** WHAT IS EXPECTED **
Collect every line in the records that contains the string "para".

** GIVEN RECORDS **
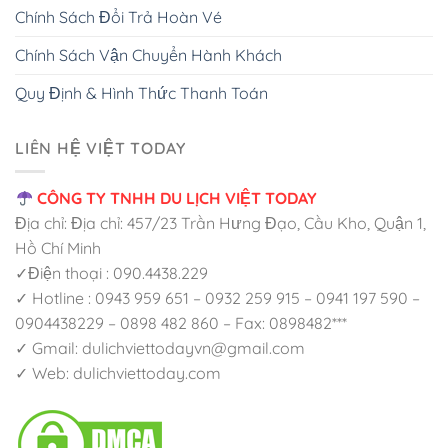
Chính Sách Đổi Trả Hoàn Vé
Chính Sách Vận Chuyển Hành Khách
Quy Định & Hình Thức Thanh Toán
LIÊN HỆ VIỆT TODAY
CÔNG TY TNHH DU LỊCH VIỆT TODAY
Địa chỉ: Địa chỉ: 457/23 Trần Hưng Đạo, Cầu Kho, Quận 1,
Hồ Chí Minh
✓Điện thoại : 090.4438.229
✓ Hotline : 0943 959 651 – 0932 259 915 – 0941 197 590 –
0904438229 – 0898 482 860 – Fax: 0898482***
✓ Gmail: dulichviettodayvn@gmail.com
✓ Web: dulichviettoday.com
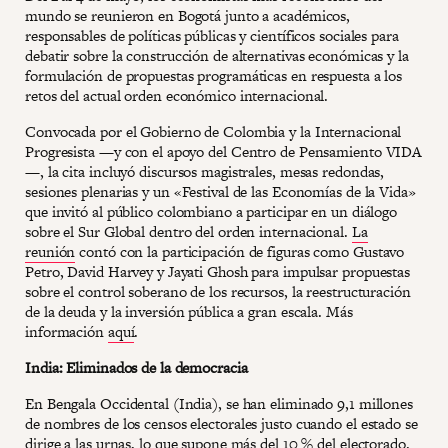
mundo se reunieron en Bogotá junto a académicos,
responsables de políticas públicas y científicos sociales para
debatir sobre la construcción de alternativas económicas y la
formulación de propuestas programáticas en respuesta a los
retos del actual orden económico internacional.
Convocada por el Gobierno de Colombia y la Internacional
Progresista —y con el apoyo del Centro de Pensamiento VIDA
—, la cita incluyó discursos magistrales, mesas redondas,
sesiones plenarias y un «Festival de las Economías de la Vida»
que invitó al público colombiano a participar en un diálogo
sobre el Sur Global dentro del orden internacional.
La
reunión
contó con la participación de figuras como Gustavo
Petro, David Harvey y Jayati Ghosh para impulsar propuestas
sobre el control soberano de los recursos, la reestructuración
de la deuda y la inversión pública a gran escala. Más
información
aquí
.
India: Eliminados de la democracia
En Bengala Occidental (India), se han eliminado 9,1 millones
de nombres de los censos electorales justo cuando el estado se
dirige a las urnas, lo que supone más del 10 % del electorado.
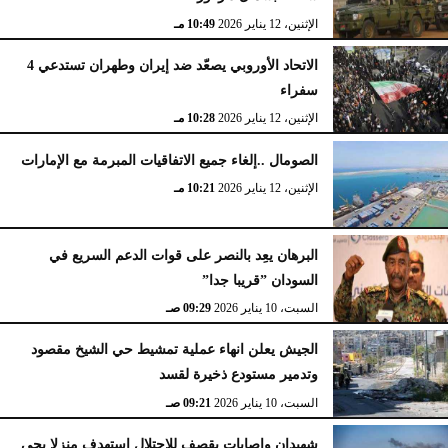
الإثنين، 12 يناير 2026
10:49 مـ
الاتحاد الأوروبي يصعّد ضد إيران وطهران تستدعي 4
سفراء
الإثنين، 12 يناير 2026
10:28 مـ
الصومال ..إلغاء جميع الاتفاقيات المبرمة مع الإمارات
الإثنين، 12 يناير 2026
10:21 مـ
البرهان يعِد بالنصر على قوات الدعم السريع في
السودان ”قريبا جدا”
السبت، 10 يناير 2026
09:29 صـ
الجيش يعلن انهاء عملية تمشيط حي الشيخ مقصود
وتدمير مستودع ذخيرة لقسد
السبت، 10 يناير 2026
09:21 صـ
شهيدان وإصابات بقصف للاحتلال استهدف منزلا بحي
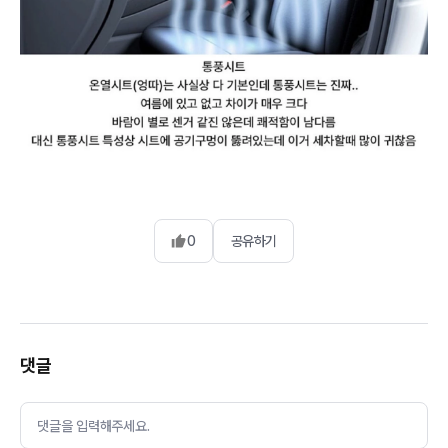
0
공유하기
댓글
댓글을 입력해주세요.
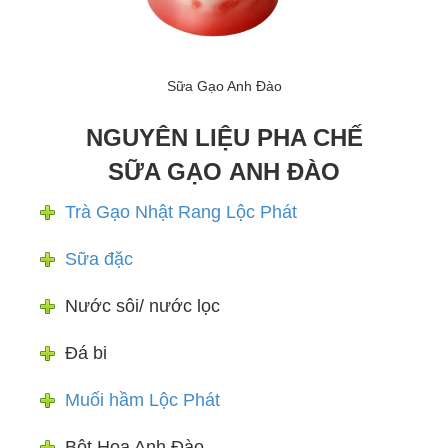
Sữa Gạo Anh Đào
NGUYÊN LIỆU PHA CHẾ
SỮA GẠO ANH ĐÀO
Trà Gạo Nhật Rang Lộc Phát
Sữa đặc
Nước sôi/ nước lọc
Đá bi
Muối hầm Lộc Phát
Bột Hoa Anh Đào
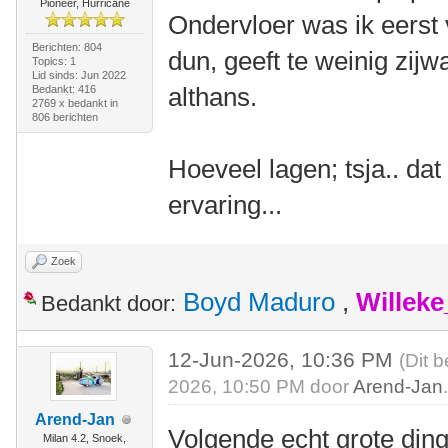
Pioneer, Hurricane
Ondervloer was ik eerst
Berichten: 804
dun, geeft te weinig zijwa
Topics: 1
Lid sinds: Jun 2022
althans.
Bedankt: 416
2769 x bedankt in
806 berichten
Hoeveel lagen; tsja.. dat
ervaring...
Zoek
Boyd Maduro
,
Willek
Bedankt door:
12-Jun-2026, 10:36 PM
(Dit 
2026, 10:50 PM door
Arend-Jan
Arend-Jan
Volgende echt grote ding
Milan 4.2, Snoek,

** EXERCISE SOLUTION **
responsables de políticas públicas y científicos sociales para
Petro, David Harvey y Jayati Ghosh para impulsar propuestas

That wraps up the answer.